List all lines in the material below that contain "buttons".

PROVIDED MATERIAL:
------------

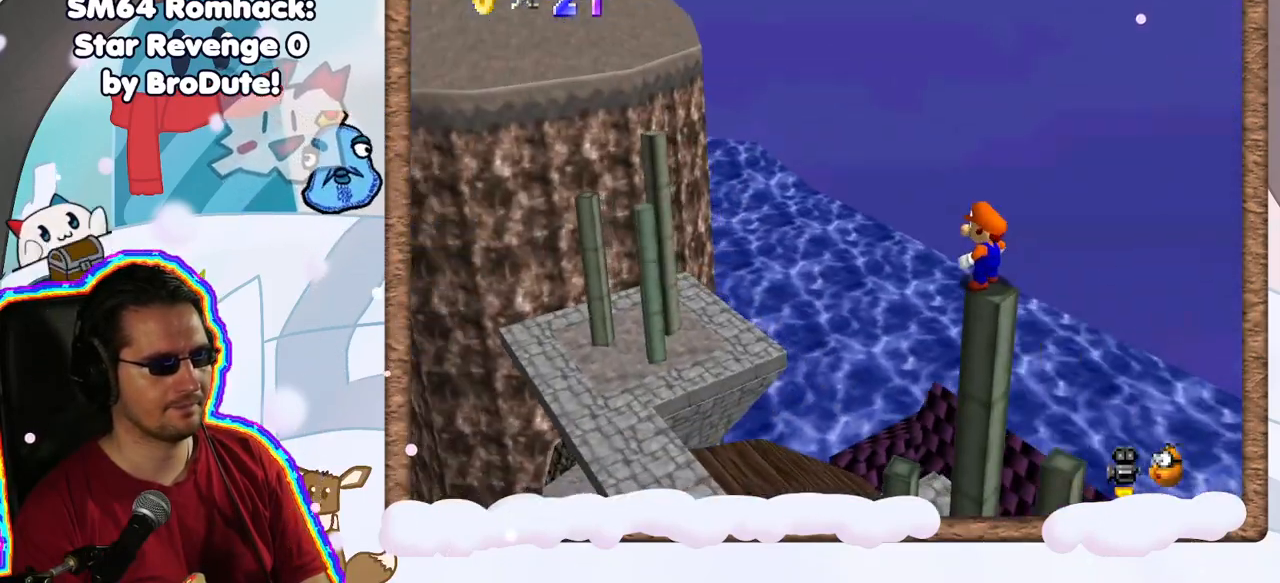
Gameplay with a controller (Nintendo layout); each line is a JSON object with the inputs held at the frame after it. "events" lists button and stick changes between this image and that frame as [ms after this image, input, new state], when the widget could be followed in between. Not read: L3 R3.
{"buttons": [], "left_stick": "center", "events": [[150, "C_RIGHT", "up"]]}
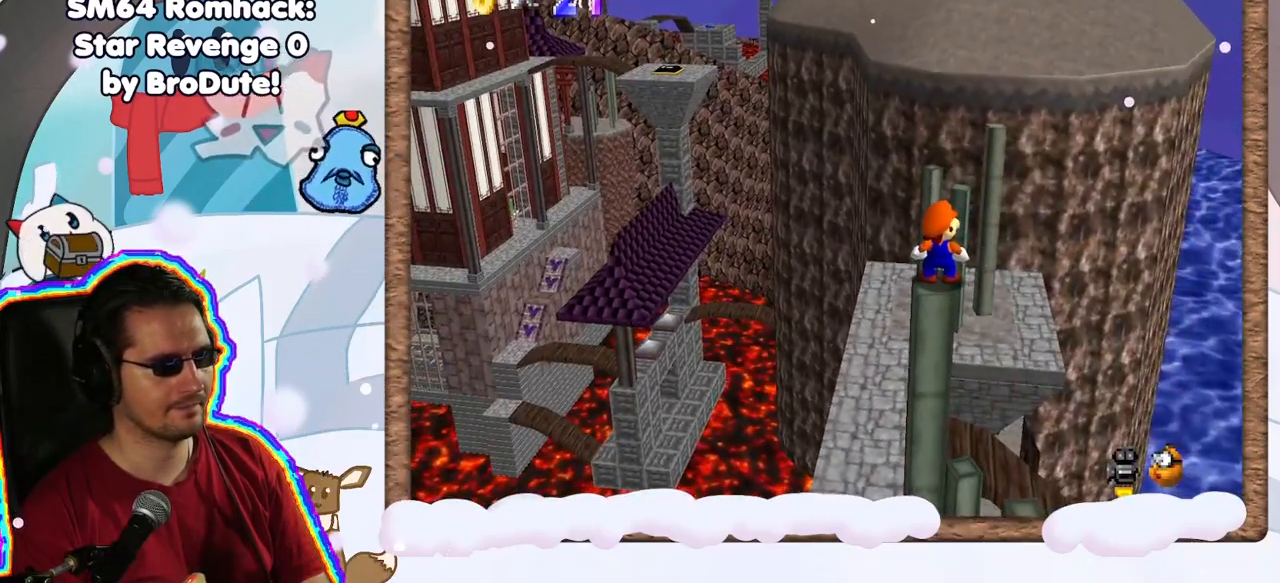
{"buttons": ["C_RIGHT"], "left_stick": "center", "events": [[400, "C_RIGHT", "down"]]}
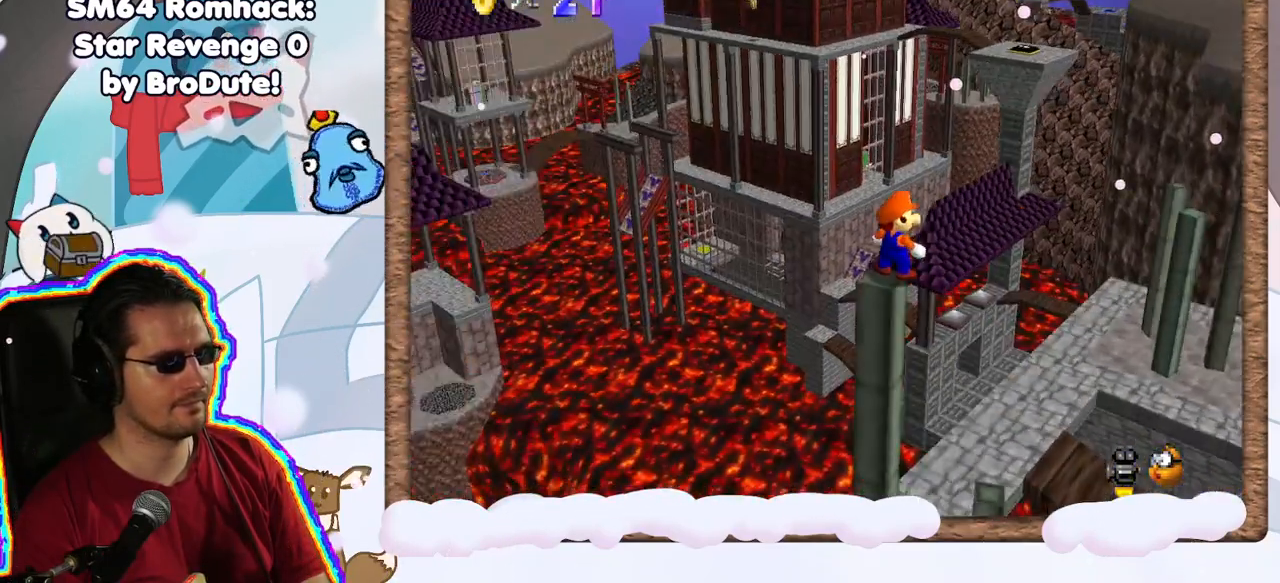
{"buttons": [], "left_stick": "center", "events": [[33, "C_RIGHT", "up"]]}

------------

RESULT OF THE TASK:
{"buttons": [], "left_stick": "center", "events": [[150, "C_RIGHT", "up"]]}
{"buttons": ["C_RIGHT"], "left_stick": "center", "events": [[400, "C_RIGHT", "down"]]}
{"buttons": [], "left_stick": "center", "events": [[33, "C_RIGHT", "up"]]}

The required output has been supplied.